Hard Tokens

A hard token is a device that generates an OTP and can be used in conjunction with a password as an electronic key to access something. Hard tokens come in many different device types, it could be a key fob which can be clipped onto a keyring or in a credit card form which can be stored in a wallet.

ESA supports all OATH compliant HOTP hard tokens but ESET does not supply them. The hard token HOTPs can be used in the same way as the OTPs generated by the mobile app or sent to the user via SMS. Scenarios where this may be useful is to support legacy token migration, for compliance or if it fits with the company policy.

To use and manage hard tokens, see instructions below.

Enable and Import Hard Tokens

1.In the ESA Web Console, click Hard Tokens.

2.Select the Enabled checkbox.

3.Click the Import Hard Tokens... button.

4.Select the file to import. This should be an XML file in the PSKC format. If such a file was not received from the hard token vendor, contact the vendor. If the XML file is password protected or protected by an encryption key, type the password or encryption key (HEX or base64 format) to the Password field in Import Hard Tokens window.

5.Click the Import tokens button.

6.A result notification will pop up indicating how many hard tokens were imported and the imported hard tokens will be displayed.

hard_tokens_imported

Click here to view image larger

Assign Hard Token to a user

1.In the ESA Web Console, click Users.

2.Click the name of the appropriate user.

3.Click the toggle next to Hard Token and select a hard token from the list.

4.Click Save.

hard_token_user_assign2

Click here to view image larger

Revoke Hard Tokens

Revoking a hard token for a user will also disable that user for hard token authentication.

1.In the ESA Web Console, click Hard Tokens.

2.Select the appropriate tokens and click Revoke.

 

Resynchronize a Hard Token

There is a possibility that a hard token becomes out of sync with the system. This can happen if a user generates many new OTPs in a short span of time.

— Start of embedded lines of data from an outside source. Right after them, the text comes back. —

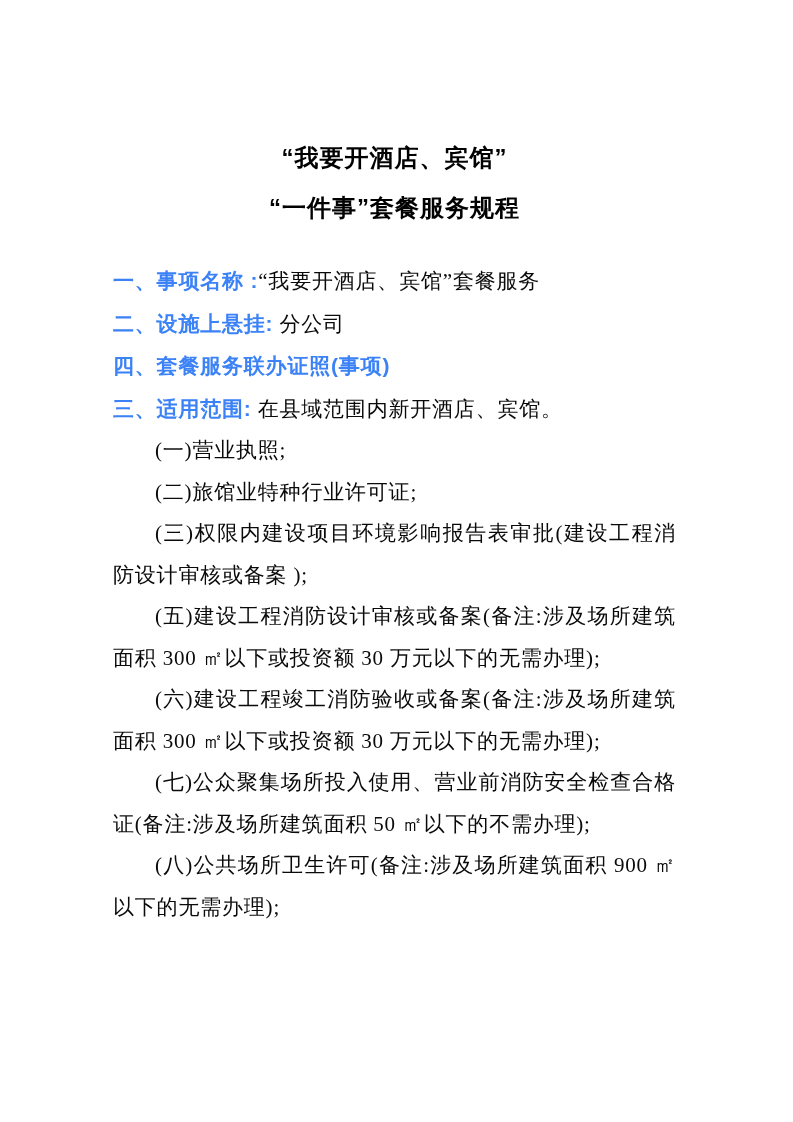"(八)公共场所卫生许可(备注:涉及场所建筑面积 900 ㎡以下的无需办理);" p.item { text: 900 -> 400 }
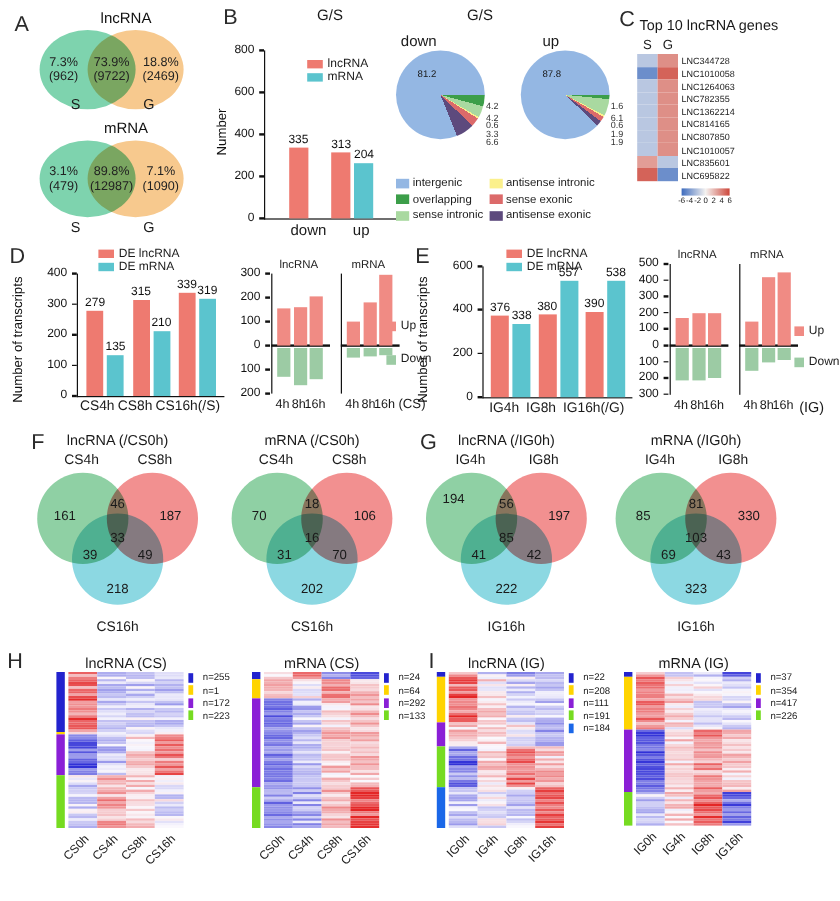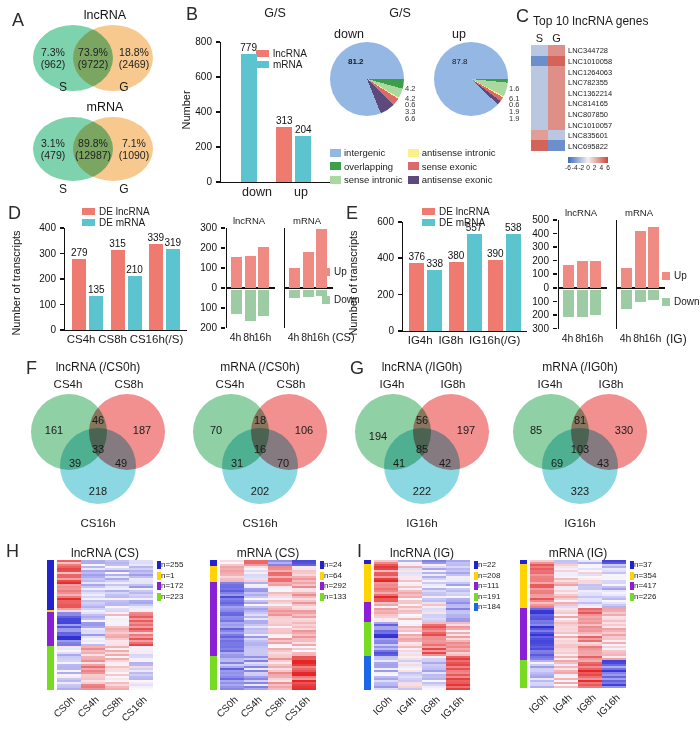"779" div.bcol { html: <div> <div>779</div> <div></div> </div> -> none }
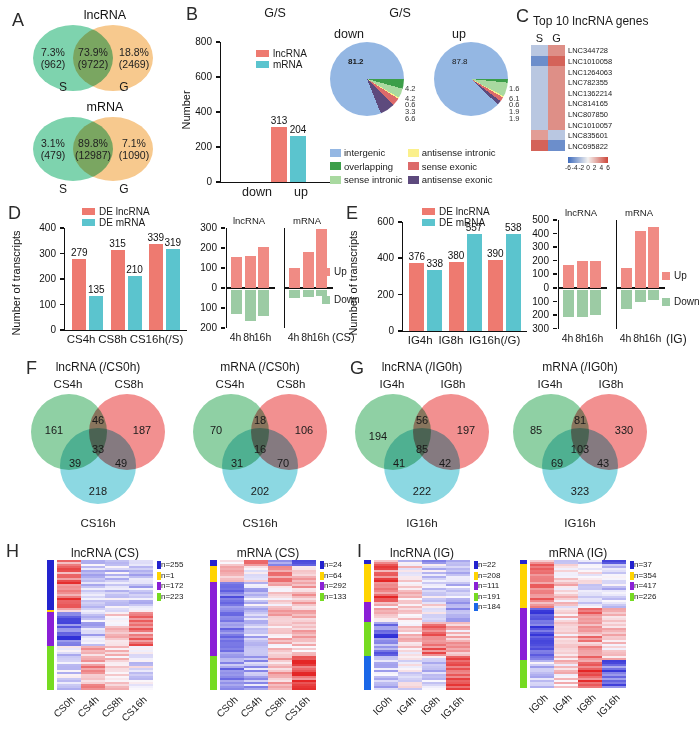"81.2" div.pmain { font-weight: bold -> none }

In this scenario, a resynchronization will be required.

A token can be resynchronized as follows:

1.In the ESA Web Console, click Hard Tokens.

2.In the appropriate row, click icon_hard_token_actions , and select Resynchronize Hard Token.

hard_tokens_resync2

Click here to view image larger

3.Generate and enter two consecutive OTPs using the selected hard token.

hard_tokens_resync2_enter-otp

4.Click the Resynchronize button.

5.A successful message will display.

 

Delete Hard Tokens

1.In the ESA Web Console, click Hard Tokens.

2.Select the appropriate tokens and click Delete.